- **Sección de texto**
A través de sus textos en 'Ecos', 'La Publicidad' o 'Renovación' —a medio camino entre la crónica, la sátira social y la prosa poética— podemos asomarnos a las tensiones de una época que dejó una huella profunda en la localidad. Su obra no solo embellece la memoria: la ilumina, la cuestiona, la vuelve legible en toda su complejidad. Leer a Quesada es, en definitiva, una forma alternativa de estudiar nuestra historia, desde la sensibilidad, la crítica y el detalle cotidiano, confrontando sus textos con el celo y el rigor debidos como producto cultural de una época, fuente de la misma.
Gracias a su «mirada en rebeldía», como apuntaría su gran amigo Tomás Morales, supo observar nuestra realidad pretérita con una mezcla de lirismo y crítica social. En obras como 'Banana Warehouse', retrató un mundo dominado por el caciquismo, con una política local clientelar que convertía la inauguración de un nuevo salón en el casino en el principal motivo de orgullo de Platanópolis, urbe imaginada y más que parecida a Las Palmas de Gran Canaria de entonces. «Cuando se pronunciaba la reglamentaria frase Queda abierta la sesión, solo se trataba de consignar en actas los acuerdos y recoger las ovaciones del público». Una ciudad atrapada entre el deseo de modernidad que representaba La Luz, y la rutina del atraso marcada por una economía frágil y una política caciquil, picaresca, afectada por las cuitas internas del Partido Liberal Canario.
Hoy, al recorrer sus textos, resuenan ecos inesperadamente cercanos. La pandemia reciente —que sentimos ya tan lejana como la Gran Guerra— volvió a vaciar los muelles de cruceros, a silenciar las calles, a hacer visible nuestra dependencia del exterior. Otra vez, población detenida. Otra vez, fragilidad expuesta. Y cuando el bullicio regresó, lo hizo como antes: con ritmos impuestos desde fuera, con barcos que llegan y se van, con visitantes que muchas veces ven sin mirar.

- **Material presentado**
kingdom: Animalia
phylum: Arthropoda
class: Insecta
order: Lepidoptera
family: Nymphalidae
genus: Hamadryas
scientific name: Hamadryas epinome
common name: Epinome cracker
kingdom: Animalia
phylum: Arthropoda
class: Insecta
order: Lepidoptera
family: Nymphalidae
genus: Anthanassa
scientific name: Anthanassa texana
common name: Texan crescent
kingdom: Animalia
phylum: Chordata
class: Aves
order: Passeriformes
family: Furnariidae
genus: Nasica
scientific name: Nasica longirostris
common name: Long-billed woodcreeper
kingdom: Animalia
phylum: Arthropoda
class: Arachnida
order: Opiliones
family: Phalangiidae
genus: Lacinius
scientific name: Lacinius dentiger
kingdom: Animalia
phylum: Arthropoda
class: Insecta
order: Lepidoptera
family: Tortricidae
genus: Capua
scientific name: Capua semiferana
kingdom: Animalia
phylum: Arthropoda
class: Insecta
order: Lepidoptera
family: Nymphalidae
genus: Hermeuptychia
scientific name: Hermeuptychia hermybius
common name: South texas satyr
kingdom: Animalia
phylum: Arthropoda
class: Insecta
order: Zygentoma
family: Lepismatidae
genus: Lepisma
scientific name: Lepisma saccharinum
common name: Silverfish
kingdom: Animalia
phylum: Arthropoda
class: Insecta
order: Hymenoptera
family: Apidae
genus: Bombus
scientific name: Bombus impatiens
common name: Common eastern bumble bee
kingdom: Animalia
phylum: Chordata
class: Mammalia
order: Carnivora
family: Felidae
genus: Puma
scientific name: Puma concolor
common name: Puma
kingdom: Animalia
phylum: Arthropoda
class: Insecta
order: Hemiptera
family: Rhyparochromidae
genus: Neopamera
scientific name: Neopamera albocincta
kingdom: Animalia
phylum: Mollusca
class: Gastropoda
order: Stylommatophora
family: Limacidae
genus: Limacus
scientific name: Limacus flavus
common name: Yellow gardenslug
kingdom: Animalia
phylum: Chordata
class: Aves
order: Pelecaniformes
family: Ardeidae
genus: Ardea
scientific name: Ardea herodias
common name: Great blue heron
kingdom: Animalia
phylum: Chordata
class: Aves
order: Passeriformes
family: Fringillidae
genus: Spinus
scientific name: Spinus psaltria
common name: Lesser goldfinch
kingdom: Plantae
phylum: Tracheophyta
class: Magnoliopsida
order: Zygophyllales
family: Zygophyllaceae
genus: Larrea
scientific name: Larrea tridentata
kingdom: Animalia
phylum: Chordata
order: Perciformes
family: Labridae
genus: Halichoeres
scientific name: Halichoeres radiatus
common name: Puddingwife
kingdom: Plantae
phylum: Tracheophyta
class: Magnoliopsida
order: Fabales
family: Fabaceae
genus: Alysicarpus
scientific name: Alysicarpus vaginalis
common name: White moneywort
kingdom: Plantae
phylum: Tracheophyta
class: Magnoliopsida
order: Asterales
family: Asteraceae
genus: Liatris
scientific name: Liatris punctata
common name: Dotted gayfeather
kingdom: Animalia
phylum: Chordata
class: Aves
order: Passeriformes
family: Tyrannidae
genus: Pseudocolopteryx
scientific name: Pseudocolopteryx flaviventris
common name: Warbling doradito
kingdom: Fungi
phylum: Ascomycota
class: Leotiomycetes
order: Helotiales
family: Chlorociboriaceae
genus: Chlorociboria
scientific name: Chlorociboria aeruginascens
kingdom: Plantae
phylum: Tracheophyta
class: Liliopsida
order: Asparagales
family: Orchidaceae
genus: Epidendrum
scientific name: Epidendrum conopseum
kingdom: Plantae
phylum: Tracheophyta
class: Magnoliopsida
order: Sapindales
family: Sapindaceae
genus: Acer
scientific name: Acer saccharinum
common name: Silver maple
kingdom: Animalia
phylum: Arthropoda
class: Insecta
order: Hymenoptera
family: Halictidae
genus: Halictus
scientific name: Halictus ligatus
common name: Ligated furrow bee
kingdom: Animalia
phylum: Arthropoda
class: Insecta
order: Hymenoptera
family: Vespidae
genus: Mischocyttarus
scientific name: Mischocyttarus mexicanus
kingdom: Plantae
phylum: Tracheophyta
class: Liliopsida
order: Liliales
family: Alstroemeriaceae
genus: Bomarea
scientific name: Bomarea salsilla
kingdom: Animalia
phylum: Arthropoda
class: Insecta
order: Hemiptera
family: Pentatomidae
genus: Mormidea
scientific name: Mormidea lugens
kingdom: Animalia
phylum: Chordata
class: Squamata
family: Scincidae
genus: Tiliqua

- **Completa lo siguiente**
**1.** Según el texto sobre la obra de Quesada, ¿cómo se llama la ciudad imaginada que aparece en 'Banana Warehouse'?
**2.** Prosigue el texto sobre la obra de Quesada a partir de su última oración.

- **Problemas resueltos**
**1.** Platanópolis, una urbe imaginada y más que parecida a Las Palmas de Gran Canaria de entonces.

**2.**
Volver a Alonso Quesada es más que un ejercicio y deleite literario, es una forma de entender que ciertas tensiones permanecen. Las Palmas de Gran Canaria, Canarias, sigue buscando su lugar entre el tránsito y la quietud, entre la apertura al mundo —«el mundo se nos acerca cada vez más», escribió el autor— y el peso de una estructura económica y social que a menudo repite viejos patrones. Hoy, en plena era del turismo de masas, la gentrificación y la precariedad habitacional, sus textos vuelven a interpelarnos. Nos invitan a preguntarnos si, más de un siglo después, seguimos siendo un lugar de paso o uno que aguarda, expectante, su transformación.
Que este año dedicado a su figura, y el mes literario que ya se despide, nos sirvan como excusa, si no lo hemos hecho aún, para adentrarnos en ese imaginario 'quesadiano' tan realista como visionario. Porque mirar al pasado con los ojos de Quesada no es nostalgia: es una forma lúcida de entender el presente de nuestras islas para construir, activa y colectivamente, un futuro mejor.